Document excerpt

'''

Schloss Marienburg

If you would have asked me as a child and even now to draw a castle, something slightly resembling Schloss Marienburg would probably be the result. (I say something slighty resembling as my drawing skills never even graduated kindergarten.) Growing up in the area, the castle of the Guelph family was the castle of my childhood dreams - and what a fairytale castle it is! You could probably also call it the world's fanciest birthday present, as that is what it is in a nutshell.
And it wasn't even a big birthday but the 39th. The lucky recipient? Queen Marie of Hanover, the consort of King Georg V. The couple would become known to history as the last King and Queen of Hanover though nobody knew it yet when the blind King gifted a hill, renamed Marienberg (Marie's hill) in her honour, between the towns of Hanover and Hildesheim to his beloved wife for her birthday on April 14, 1857. Plans for a summer residence and future widow's seat were drawn up immediately and construction started in October 1858 with the couple's three children carrying out the first three hammer blows. 
Schloss Marienburg, much like the hill it stands on named in honour of the Queen, may have a very Medieval feel to it from the outside, but is actually fairly modern from the interior. Behind the Neo-Gothic walls taking inspiration from the likes of Schloss Babelsberg, Burg Hohenzollern, Schloss Stolzenfels and Burg Sooneck, you will find the conveniences of late 19th century modern life such as hot running water, hot water heating and windows in the knight's hall that could be completely lowered to open the room up to the terrace. The masterminds behind all of it were architects Conrad Wilhelm Haase and later his student Edwin Oppler.
Construction went ahead pretty quickly and the castle was structurally complete by late 1860 with the topping out ceremony being celebrated shortly before Christmas of that year. While Haase gave the Schloss a German Neo-Gothic appearance, his successor as architect Oppler preferred English Neo-Gothic style. That is the reason why some of the castle's rooms were never quite finished. The original furnishings by Haase, for example in the knight's hall, were removed to make room Oppler's ideas, however, there is a thing called history that got in the way.

'''

Questions on the material
1/ Why, according to the Schloss Marienburg text, were some of the castle's rooms never quite finished? Answer in one to three sentences.
2/ Rewrite the Schloss Marienburg text from "Construction went ahead" to "in the way.", changing "Christmas" to "New Year".

Data block

'''

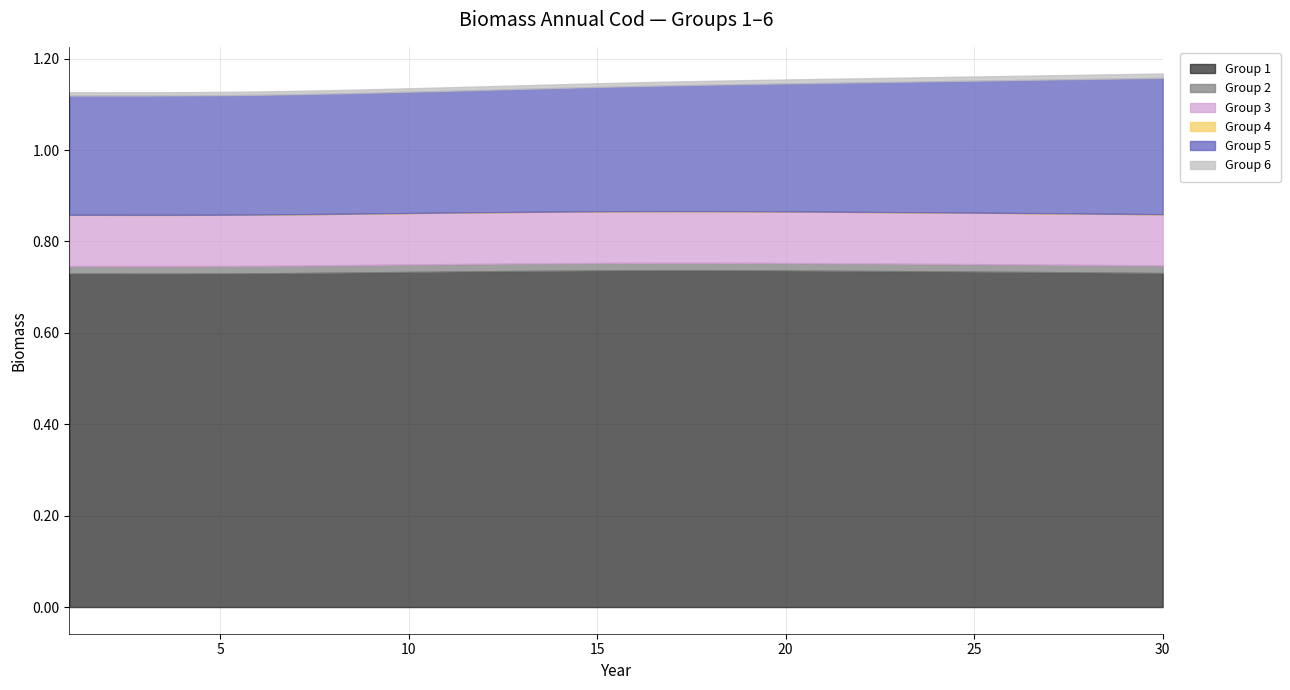

What is the average value of the Group 5 series?

0.3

'''

Responses to the exercise
1/ The two architects favored different styles. Haase gave the castle a German Neo-Gothic look, but his successor Oppler preferred English Neo-Gothic. Haase's original furnishings were removed to make room for Oppler's ideas, but history got in the way.

2/
Construction went ahead pretty quickly and the castle was structurally complete by late 1860 with the topping out ceremony being celebrated shortly before New Year of that year. While Haase gave the Schloss a German Neo-Gothic appearance, his successor as architect Oppler preferred English Neo-Gothic style. That is the reason why some of the castle's rooms were never quite finished. The original furnishings by Haase, for example in the knight's hall, were removed to make room Oppler's ideas, however, there is a thing called history that got in the way.